Below are some entries. Transcribe the lines from the one holding "Mã AFFDAN – Giảm 20K đơn từ 55K" to the one holding "максимально возможное достигаемое значение", inclusive, but not the pictures among them.

Saved data entries

· · · · · · ·

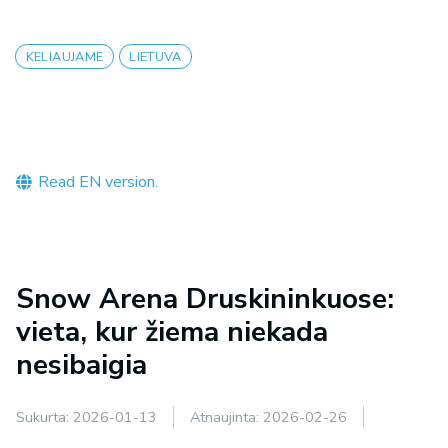
KELIAUJAME
LIETUVA
Read EN version.
Snow Arena Druskininkuose:
vieta, kur žiema niekada
nesibaigia
Sukurta:
2026-01-13
Atnaujinta:
2026-02-26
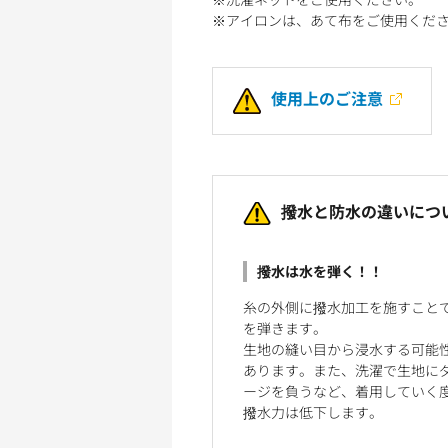
※アイロンは、あて布をご使用くだ
使用上のご注意
撥水と防水の違いにつ
撥水は水を弾く！！
糸の外側に撥水加工を施すこと
を弾きます。
生地の縫い目から浸水する可能
あります。また、洗濯で生地に
ージを負うなど、着用していく
撥水力は低下します。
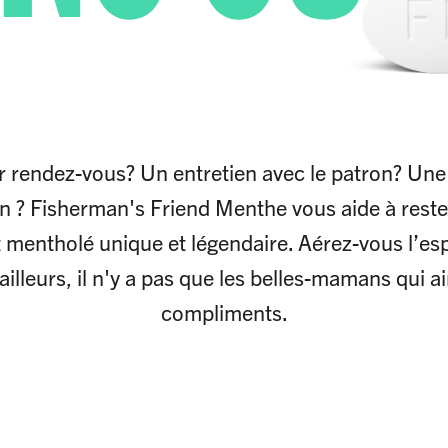
 rendez-vous? Un entretien avec le patron? Une 
 ? Fisherman's Friend Menthe vous aide à rester
 mentholé unique et légendaire. Aérez-vous l’espr
'ailleurs, il n'y a pas que les belles-mamans qui a
compliments.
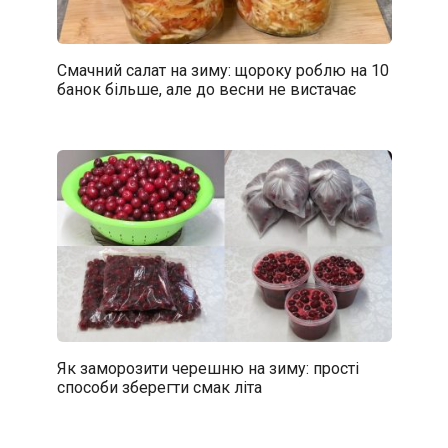
Смачний салат на зиму: щороку роблю на 10
банок більше, але до весни не вистачає
Як заморозити черешню на зиму: прості
способи зберегти смак літа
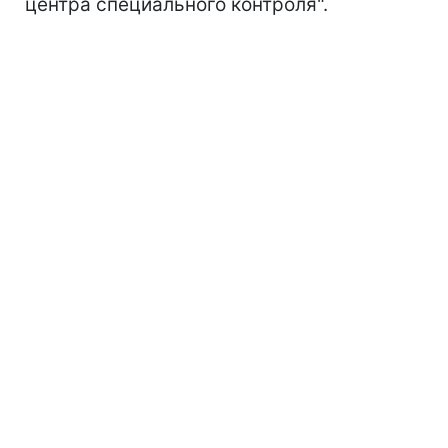
центра специального контроля".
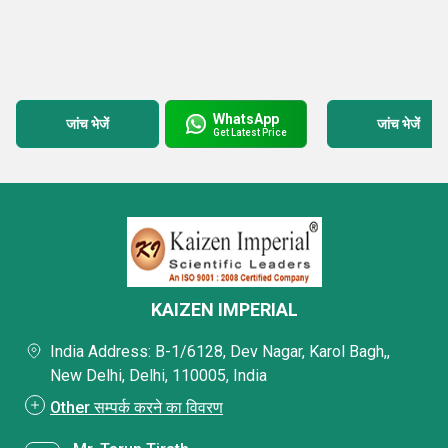
WhatsApp
जांच भेजें
जांच भेजें
Get Latest Price
KAIZEN IMPERIAL
India Address: B-1/6128, Dev Nagar, Karol Bagh,,
New Delhi, Delhi, 110005, India
Other सम्पर्क करने का विवरण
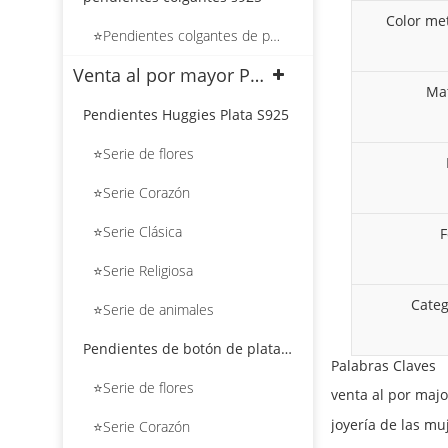
Color met
⭐Pendientes colgantes de plata con forma de corazón
Venta al por mayor Pendientes de plata S925
Mat
Pendientes Huggies Plata S925
⭐Serie de flores
⭐Serie Corazón
⭐Serie Clásica
⭐Serie Religiosa
Categ
⭐Serie de animales
Pendientes de botón de plata S925
Palabras Claves
⭐Serie de flores
joyería de las mu
⭐Serie Corazón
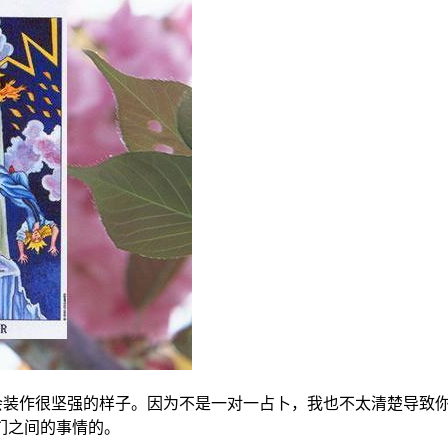
装作很坚强的样子。因为不是一对一占卜，我也不太清楚导致你
们之间的事情的。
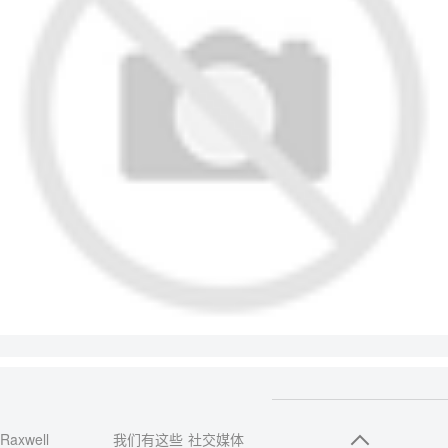
Raxwell
我们有这些
社交媒体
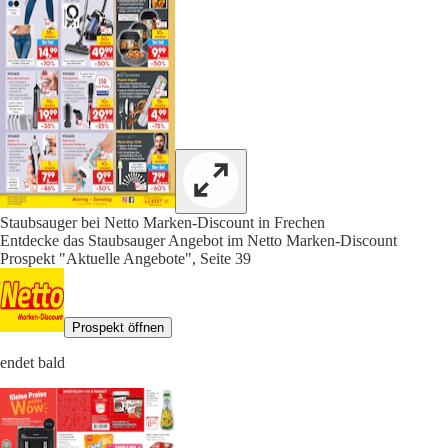
Staubsauger bei Netto Marken-Discount in Frechen
Entdecke das Staubsauger Angebot im Netto Marken-Discount
Prospekt "Aktuelle Angebote", Seite 39
Prospekt öffnen
endet bald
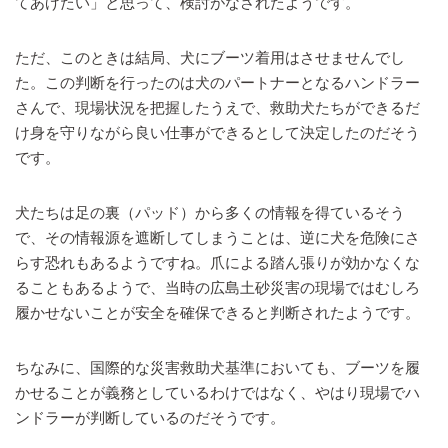
てあげたい」と思って、検討がなされたようです。
ただ、このときは結局、犬にブーツ着用はさせませんでし
た。この判断を行ったのは犬のパートナーとなるハンドラー
さんで、現場状況を把握したうえで、救助犬たちができるだ
け身を守りながら良い仕事ができるとして決定したのだそう
です。
犬たちは足の裏（パッド）から多くの情報を得ているそう
で、その情報源を遮断してしまうことは、逆に犬を危険にさ
らす恐れもあるようですね。爪による踏ん張りが効かなくな
ることもあるようで、当時の広島土砂災害の現場ではむしろ
履かせないことが安全を確保できると判断されたようです。
ちなみに、国際的な災害救助犬基準においても、ブーツを履
かせることが義務としているわけではなく、やはり現場でハ
ンドラーが判断しているのだそうです。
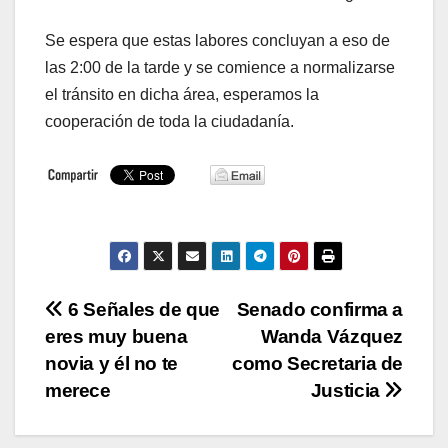
Se espera que estas labores concluyan a eso de
las 2:00 de la tarde y se comience a normalizarse
el tránsito en dicha área, esperamos la
cooperación de toda la ciudadanía.
Navegación
6 Señales de que
Senado confirma a
eres muy buena
Wanda Vázquez
de
novia y él no te
como Secretaria de
entradas
merece
Justicia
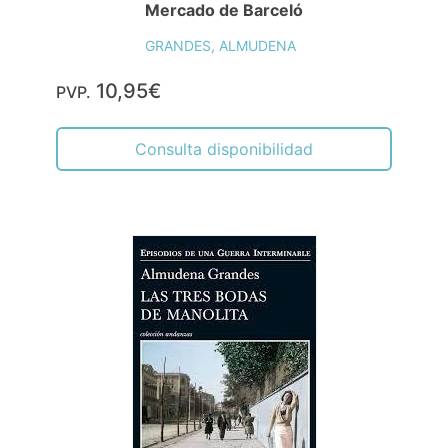
Mercado de Barceló
GRANDES, ALMUDENA
10,95€
PVP.
Consulta disponibilidad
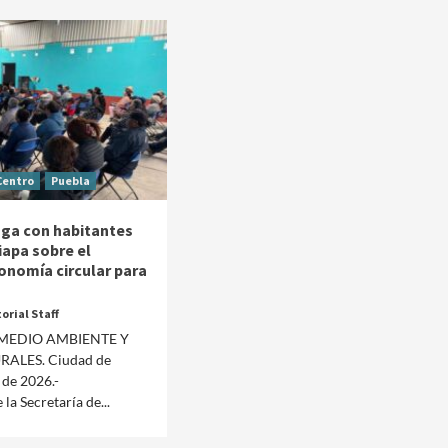
Centro
Puebla
ga con habitantes
iapa sobre el
onomía circular para
orial Staff
 MEDIO AMBIENTE Y
Manifestaciones
Reportes
ALES. Ciudad de
 de 2026.-
Manifestaciones hoy en CDMX 6 de agosto del
la Secretaría de...
2026
2 días ago
Editorial Staff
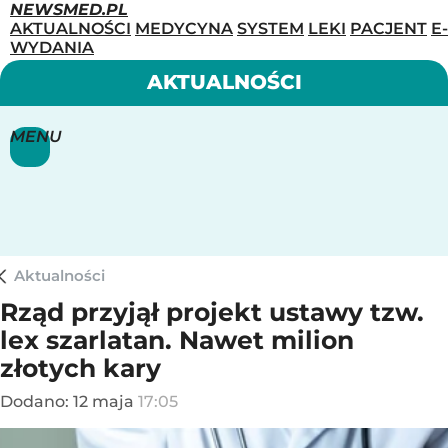
NEWSMED.PL
AKTUALNOŚCI
MEDYCYNA
SYSTEM
LEKI
PACJENT
E-
WYDANIA
AKTUALNOŚCI
MENU
Aktualności
Rząd przyjął projekt ustawy tzw.
lex szarlatan. Nawet milion
złotych kary
Dodano:
12
maja
17:05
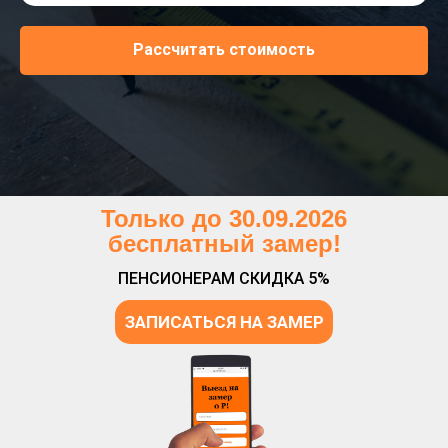
Рассчитать стоимость
Только до 30.09.2026
бесплатный замер!
ПЕНСИОНЕРАМ СКИДКА 5%
ЗАПИСАТЬСЯ НА ЗАМЕР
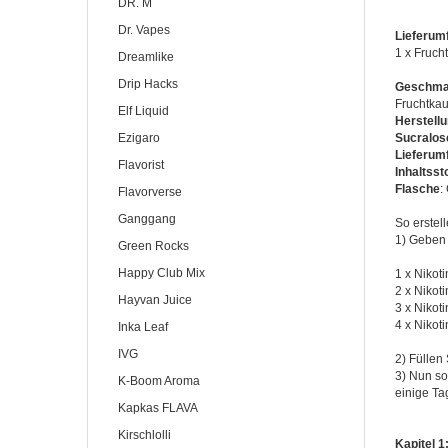
DR. M
Dr. Vapes
Lieferum
1 x Fruch
Dreamlike
Drip Hacks
Geschm
Fruchtka
Elf Liquid
Herstell
Ezigaro
Sucralos
Lieferum
Flavorist
Inhaltsst
Flasche
:
Flavorverse
Ganggang
So erstel
1) Geben 
Green Rocks
Happy Club Mix
1 x Nikot
2 x Nikot
Hayvan Juice
3 x Nikot
4 x Nikot
Inka Leaf
IVG
2) Füllen
3) Nun so
K-Boom Aroma
einige Ta
Kapkas FLAVA
Kirschlolli
Kapitel 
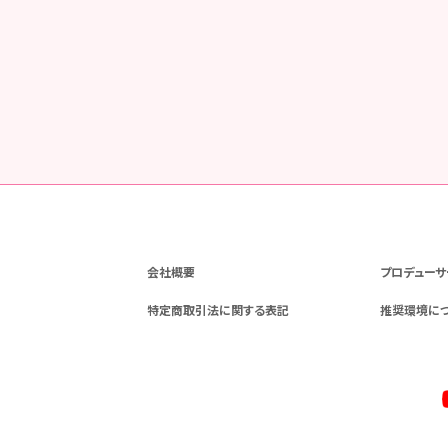
会社概要
プロデューサ
特定商取引法に関する表記
推奨環境に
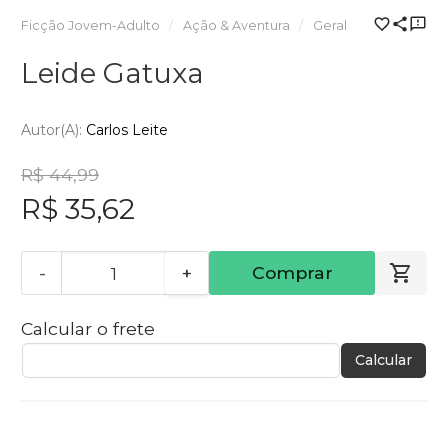
Ficção Jovem-Adulto
Ação & Aventura
Geral
Leide Gatuxa
Autor(a):
Carlos Leite
R$ 44,99
R$ 35,62
-
+
Comprar
Calcular o frete
Calcular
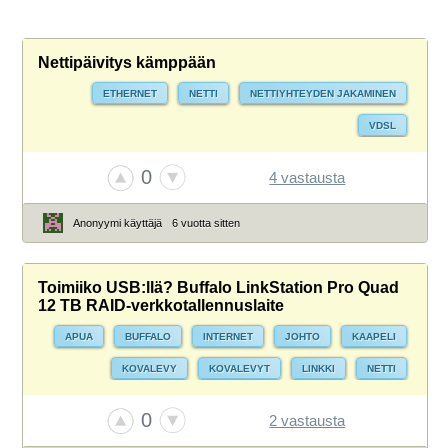
Nettipäivitys kämppään
ETHERNET
NETTI
NETTIYHTEYDEN JAKAMINEN
VDSL
0
4 vastausta
Anonyymi käyttäjä
6 vuotta sitten
Toimiiko USB:llä? Buffalo LinkStation Pro Quad
12 TB RAID-verkkotallennuslaite
APUA
BUFFALO
INTERNET
JOHTO
KAAPELI
KOVALEVY
KOVALEVYT
LINKKI
NETTI
NETTIYHTEYDEN JAKAMINEN
NETTIYHTEYS
ONGELMA
0
2 vastausta
TALLENNUS
TALLENNUSTILA
ULKOISET KOVALEVYT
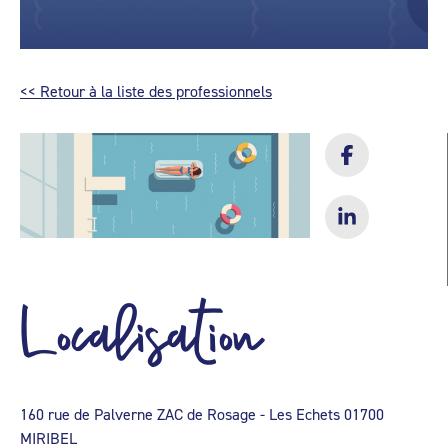
<< Retour à la liste des professionnels
Localisation
160 rue de Palverne ZAC de Rosage - Les Echets 01700
MIRIBEL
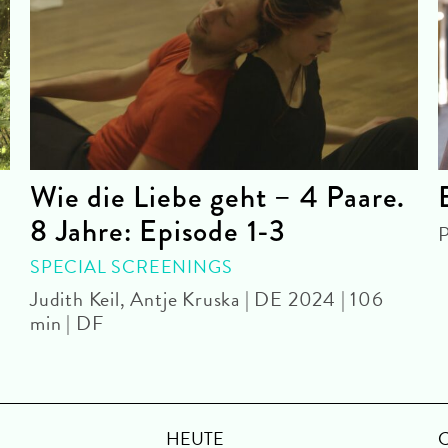
Wie die Liebe geht – 4 Paare.
8 Jahre: Episode 1-3
P
SPECIAL SCREENINGS
Judith Keil, Antje Kruska | DE 2024 | 106
min | DF
HEUTE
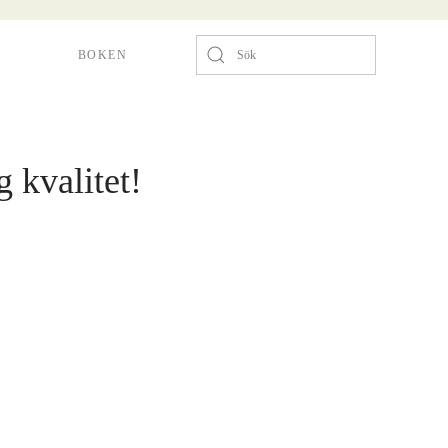
BOKEN
g kvalitet!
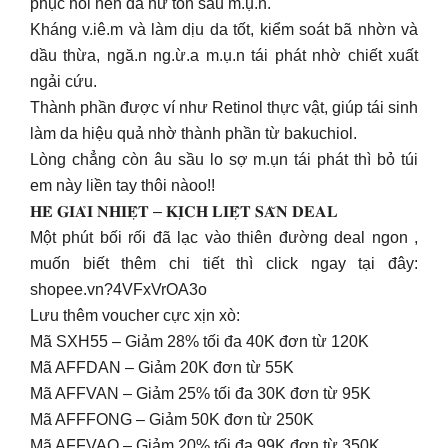
phục hồi nền da hư tổn sau m.ụ.n.
Kháng v.iê.m và làm dịu da tốt, kiểm soát bã nhờn và
dầu thừa, ngă.n ng.ừ.a m.ụ.n tái phát nhờ chiết xuất
ngải cứu.
Thành phần được ví như Retinol thực vật, giúp tái sinh
làm da hiệu quả nhờ thành phần từ bakuchiol.
Lòng chẳng còn âu sầu lo sợ m.ụn tái phát thì bỏ túi
em này liền tay thôi nàoo!!
𝐇𝐄̀ 𝐆𝐈𝐀̉𝐈 𝐍𝐇𝐈𝐄̣̂𝐓 – 𝐊𝐈̣𝐂𝐇 𝐋𝐈𝐄̣̂𝐓 𝐒𝐀̆𝐍 𝐃𝐄𝐀𝐋
Một phút bối rối đã lạc vào thiên đường deal ngon ,
muốn biết thêm chi tiết thì click ngay tại đây:
shopee.vn?4VFxVrOA3o
Lưu thêm voucher cực xịn xò:
Mã SXH55 – Giảm 28% tối đa 40K đơn từ 120K
Mã AFFDAN – Giảm 20K đơn từ 55K
Mã AFFVAN – Giảm 25% tối đa 30K đơn từ 95K
Mã AFFFONG – Giảm 50K đơn từ 250K
Mã AFFVAO – Giảm 20% tối đa 99K đơn từ 350K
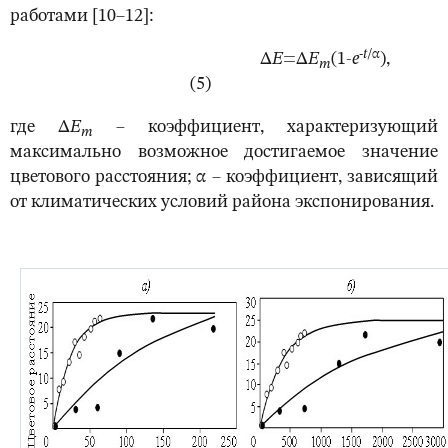
работами [10–12]:
-
t
/
α
Δ
E
=Δ
E
(1-
e
),
m
(5)
где Δ
E
‒ коэффициент, характеризующий
m
максимально возможное достигаемое значение
цветового расстояния; α – коэффициент, зависящий
от климатических условий района экспонирования.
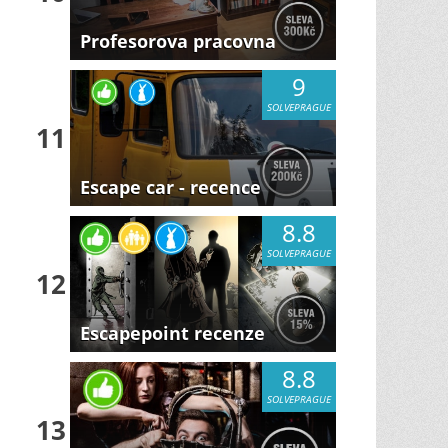
Profesorova pracovna
9
SOLVEPRAGUE
11
Escape car - recence
8.8
SOLVEPRAGUE
12
Escapepoint recenze
8.8
SOLVEPRAGUE
13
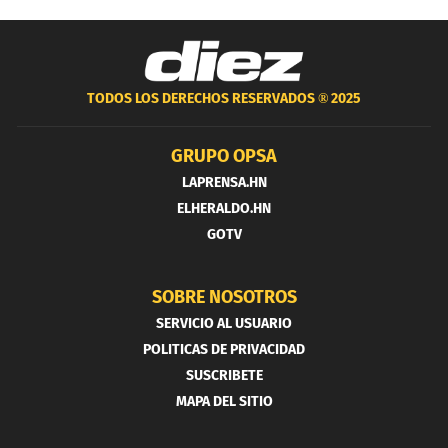
TODOS LOS DERECHOS RESERVADOS ®
2025
GRUPO OPSA
LAPRENSA.HN
ELHERALDO.HN
GOTV
SOBRE NOSOTROS
SERVICIO AL USUARIO
POLITICAS DE PRIVACIDAD
SUSCRIBETE
MAPA DEL SITIO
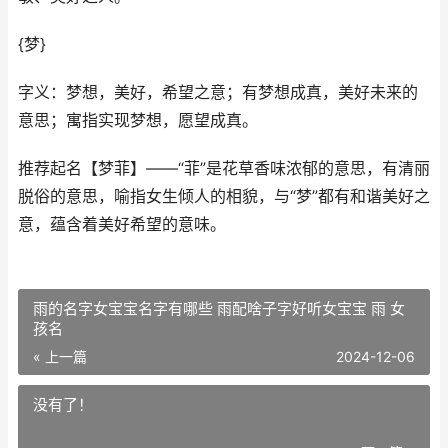
{梦}
字义：梦想，美好，希望之意；有梦想成真，美好未来的
意思；寓指实现梦想，愿望成真。
推荐起名【梦菲】——“菲”是花草香味浓郁的意思，有清丽
脱俗的意思，喻指女生倾人的相貌，与“梦”都有和谐美好之
意，蕴含着美好希望的意味。
雨的名字女宝宝名字有哪些 雨配啥子字好听女宝宝 雨 女
孩名
« 上一篇
2024-12-06
没有了！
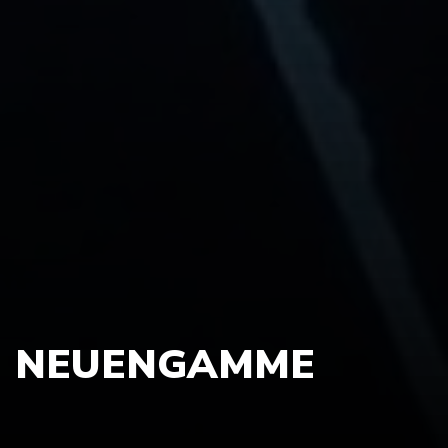
NEUENGAMME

· · · · · · ·

# Finished exercise:
Mã AFFDAN – Giảm 20K đơn từ 55K
Mã AFFVAN – Giảm 25% tối đa 30K đơn từ 95K
Mã AFFFONG – Giảm 50K đơn từ 250K
Mã AFFVAO – Giảm 20% tối đa 99K đơn từ 350K
работами [10–12]:
-
t
/
α
Δ
E
=Δ
E
(1-
e
),
m
(5)
где Δ
E
‒ коэффициент, характеризующий
m
максимально возможное достигаемое значение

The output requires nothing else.